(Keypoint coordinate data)
===============

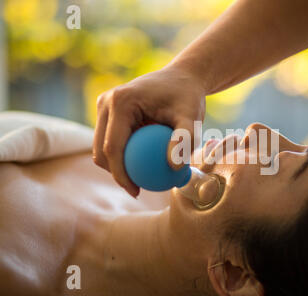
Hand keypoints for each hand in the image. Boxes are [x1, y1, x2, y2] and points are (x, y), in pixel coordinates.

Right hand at [93, 65, 205, 197]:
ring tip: (139, 183)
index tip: (137, 191)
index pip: (113, 147)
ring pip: (101, 146)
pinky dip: (122, 155)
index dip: (121, 174)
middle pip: (101, 149)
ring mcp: (104, 105)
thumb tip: (173, 168)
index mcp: (120, 102)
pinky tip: (141, 170)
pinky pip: (111, 139)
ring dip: (116, 166)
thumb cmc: (188, 97)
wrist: (182, 78)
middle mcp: (106, 102)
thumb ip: (184, 141)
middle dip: (115, 174)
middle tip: (137, 190)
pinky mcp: (109, 111)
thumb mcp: (192, 117)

===============

Keep every word of the records above exactly, and return them with no pictures.

# WORKED SOLUTION
Hand keypoints for each hand in the image. Boxes are [x1, y1, x2, y2] and points are (x, y), in pixel coordinates.

Right hand at [93, 65, 205, 197]:
ring tip: (139, 183)
index tip: (137, 191)
index pip: (113, 147)
ring pip: (101, 146)
pinky dip: (122, 155)
index dip: (121, 174)
middle pip: (101, 149)
ring mcp: (104, 105)
thumb tip: (173, 168)
index mcp: (120, 102)
pinky tip: (141, 170)
pinky pip: (111, 139)
ring dip: (116, 166)
thumb cmc: (188, 97)
wrist: (182, 78)
middle mcp: (106, 102)
thumb ip: (184, 141)
middle dip: (115, 174)
middle tip: (137, 190)
pinky mcp: (109, 111)
thumb mcp: (192, 117)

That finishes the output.